Je me fais souvent cette réflexion depuis quelque temps : qu’est-ce qui justifie que tel récit soit une série plutôt qu’un film, et vice-versa ? And Just Like That…, la suite de Sex and the City, aurait-elle été moins pénible au cinéma ? Carrie Bradshaw aurait porté moins de chapeaux ridicules en toutes circonstances, mais à la lumière des films tirés de la série originale, la réponse est non.

L’occasion fait le larron. Depuis deux ans, nous sommes plus ou moins captifs de la télévision. Prisonniers des algorithmes des plateformes numériques les plus populaires. On se rabat souvent sur ce qui nous est proposé en premier lieu, sans chercher plus loin. Et c’est rarement un film iranien comme l’excellent Un héros, d’Asghar Farhadi (sur Prime Video depuis vendredi).

La tentation du télégavage n’a jamais été plus forte. C’est une drogue facilement accessible. Stopper sa roue nécessite un effort et nous sommes las. Moi le premier. Pourquoi ai-je regardé Pam & Tommy jusqu’au bout ? Pour pouvoir en tirer cette chronique, certes, mais aussi, machinalement, pour combler le vide.

Il faut pourtant avoir le réflexe – et les moyens ; parce que tout ça finit par coûter cher – d’aller voir plus loin que Netflix. J’ai vu cette semaine un documentaire fascinant sur la collectionneuse d’art Peggy Guggenheim, grâce à la plateforme québécoise ARTS.FILM, liée au Festival international du film sur l’art.

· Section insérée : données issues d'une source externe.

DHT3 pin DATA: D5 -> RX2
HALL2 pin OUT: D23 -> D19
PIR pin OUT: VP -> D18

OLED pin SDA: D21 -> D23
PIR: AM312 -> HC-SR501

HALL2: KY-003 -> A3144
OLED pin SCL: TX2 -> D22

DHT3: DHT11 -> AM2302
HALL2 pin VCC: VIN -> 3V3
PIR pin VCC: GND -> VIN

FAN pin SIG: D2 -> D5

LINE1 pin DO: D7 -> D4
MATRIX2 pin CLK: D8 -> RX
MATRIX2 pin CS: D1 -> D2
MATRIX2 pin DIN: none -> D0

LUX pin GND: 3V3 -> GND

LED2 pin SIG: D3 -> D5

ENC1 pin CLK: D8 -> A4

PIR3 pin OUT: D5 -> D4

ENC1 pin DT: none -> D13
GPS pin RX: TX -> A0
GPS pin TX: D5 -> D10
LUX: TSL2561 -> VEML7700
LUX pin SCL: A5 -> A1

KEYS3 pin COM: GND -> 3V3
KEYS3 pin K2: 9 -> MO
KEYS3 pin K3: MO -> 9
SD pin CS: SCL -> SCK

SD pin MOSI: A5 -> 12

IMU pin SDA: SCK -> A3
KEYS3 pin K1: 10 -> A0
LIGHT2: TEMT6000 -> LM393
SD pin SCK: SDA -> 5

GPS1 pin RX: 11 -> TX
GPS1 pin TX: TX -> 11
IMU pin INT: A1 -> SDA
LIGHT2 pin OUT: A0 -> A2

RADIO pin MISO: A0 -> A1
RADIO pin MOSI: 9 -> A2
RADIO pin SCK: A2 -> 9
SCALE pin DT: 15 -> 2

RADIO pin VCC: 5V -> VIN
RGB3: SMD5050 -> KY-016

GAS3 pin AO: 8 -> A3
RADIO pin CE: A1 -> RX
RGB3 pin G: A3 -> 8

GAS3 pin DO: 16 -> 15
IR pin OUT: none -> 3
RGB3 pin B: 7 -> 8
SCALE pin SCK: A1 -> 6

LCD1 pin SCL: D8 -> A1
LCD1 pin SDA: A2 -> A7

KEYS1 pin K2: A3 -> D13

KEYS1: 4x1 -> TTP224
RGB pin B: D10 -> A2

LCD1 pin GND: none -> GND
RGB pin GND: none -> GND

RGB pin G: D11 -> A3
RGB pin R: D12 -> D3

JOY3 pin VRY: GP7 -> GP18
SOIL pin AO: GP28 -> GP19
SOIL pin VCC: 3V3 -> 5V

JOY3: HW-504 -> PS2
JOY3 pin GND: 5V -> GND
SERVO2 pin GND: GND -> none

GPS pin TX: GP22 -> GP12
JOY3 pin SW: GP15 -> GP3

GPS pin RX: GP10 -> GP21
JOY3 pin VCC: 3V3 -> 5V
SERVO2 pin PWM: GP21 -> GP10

J’ai aussi revu, grâce à la plateforme Éléphant, Parlez-nous d’amour, satire grinçante du regretté Jean-Claude Lord sur l’univers des médias et du vedettariat. Un film de 1976 qui, comme Pam & Tommy, traite en filigrane de la conception que l’on se fait de la sexualité des hommes et des femmes, à diviser entre « tombeurs » et « traînées ». Et qui nous rappelle à quel point certaines choses ne changent pas vite.